Monday, March 03, 2008

Columbia Accuses Hugo Chavez of Funding FARC Terrorists

Dictator Hugo Chavez
"[Colombia's police chief Oscar] Naranjo said [captured] computer files, which will be subjected to outside analysis, also provided details on the drug-funded group's plans to obtain 50 kilograms of uranium to make bombs as part of a bid to branch into international terrorism."
Computer files on the captured laptops of the dead FARC terrorist Raul Reyes reportedly prove that FARC is being funded by Hugo Chavez and that the FARC is trying to get 50 kilograms of uranium so that it can make atomic bombs and branch out into international terrorism. Bloomberg (3-3-08) reports:
Venezuelan President Hugo Chavez helped fund Latin America's biggest guerrilla group [FARC] and has ties to the rebels going back more than 15 years.
Documents on a computer belonging to the second in command of the Revolutionary Armed Forces of Colombia show Venezuela provided the guerrillas with at least $300 million, police Chief Oscar Naranjo said. Venezuelan Vice President Ramon Carrizalez denied the allegations.
"These documents not only imply a closeness, but an armed alliance between the FARC and the government of Venezuela,'' Naranjo said in a televised press briefing in Bogota.
Colombia's Security Council found documents on three laptops belonging to Raul Reyes, who was killed by Colombian forces in an attack inside Ecuador this weekend. The air strike prompted Chavez and Ecuador's President Rafael Correa to order troops to their respective borders with Colombia.
...Naranjo said the computer files, which will be subjected to outside analysis, also provided details on the drug-funded group's plans to obtain 50 kilograms of uranium to make bombs as part of a bid to branch into international terrorism. He didn't provide details about the alleged plot.

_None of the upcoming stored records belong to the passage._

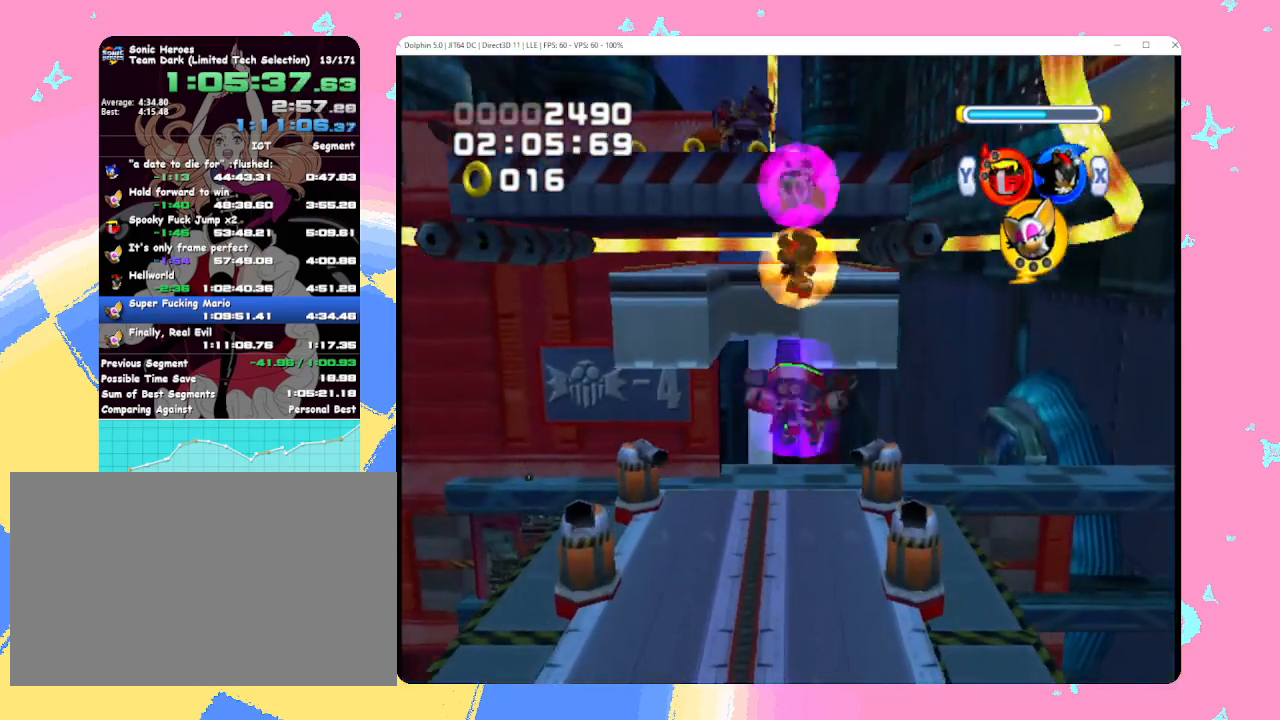
{"buttons": [], "left_stick": "up", "events": [[450, "A", "up"]]}
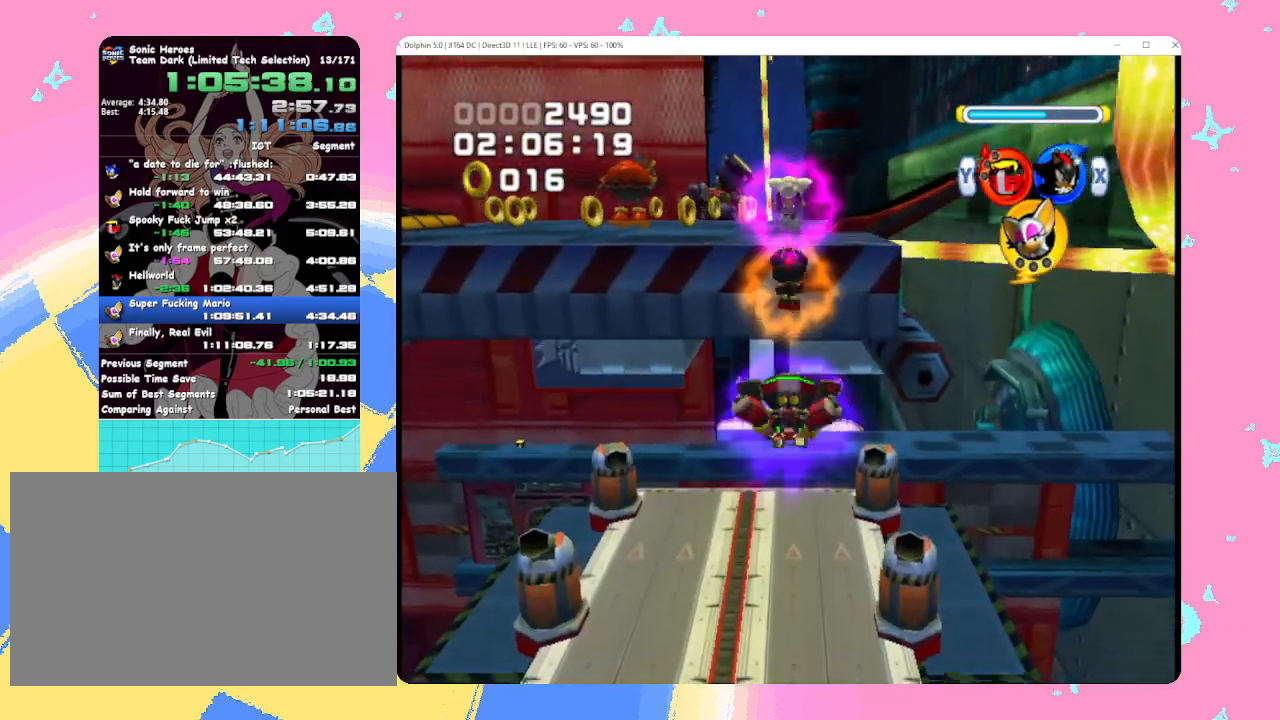
{"buttons": ["A"], "left_stick": "up", "events": [[83, "A", "down"]]}
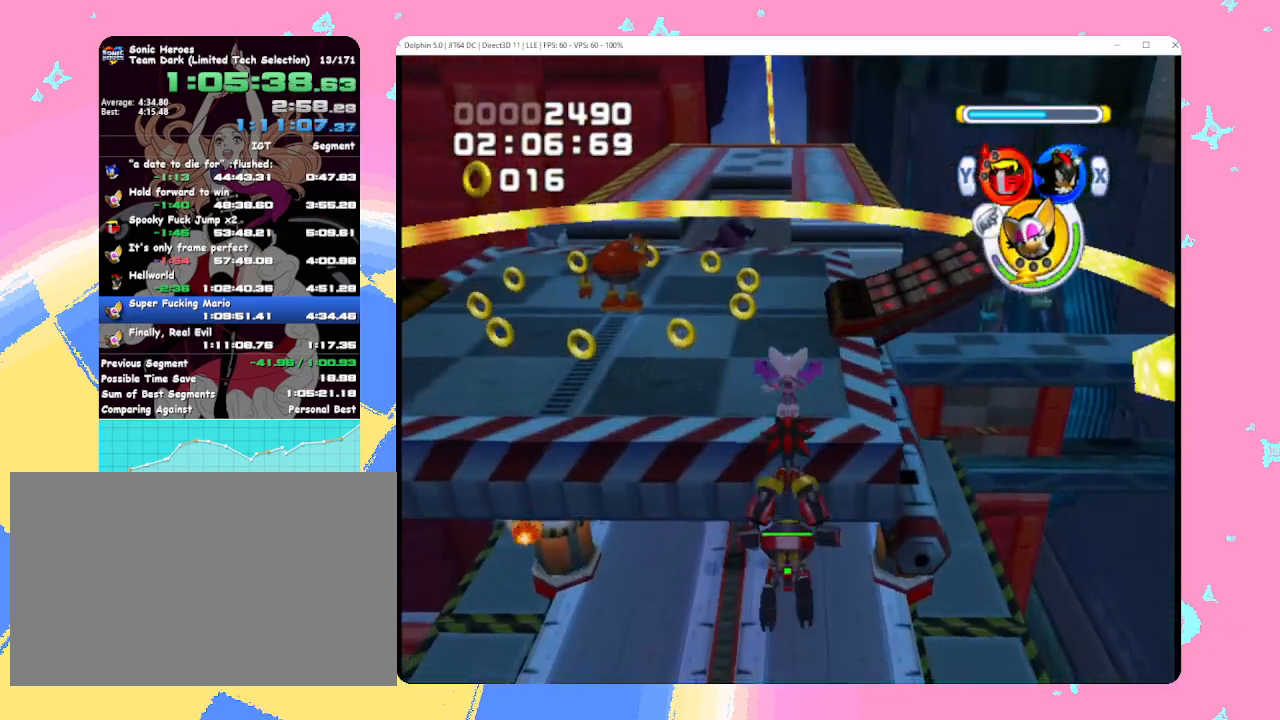
{"buttons": [], "left_stick": "up", "events": [[217, "A", "up"], [317, "X", "down"], [433, "X", "up"]]}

The documents also allegedly show the FARC, as the group is known, had ties to Chavez going back as far as 1992 when he was jailed for spearheading a failed coup as an army lieutenant colonel.
Colombia also accused Correa of ties to the guerrilla group. The files indicated Ecuadorean Security Minister Gustavo Larrea had been in contact with Reyes on Correa's behalf. They talked about getting Correa involved in the release of hostages to boost his political standing, Naranjo said [Full text].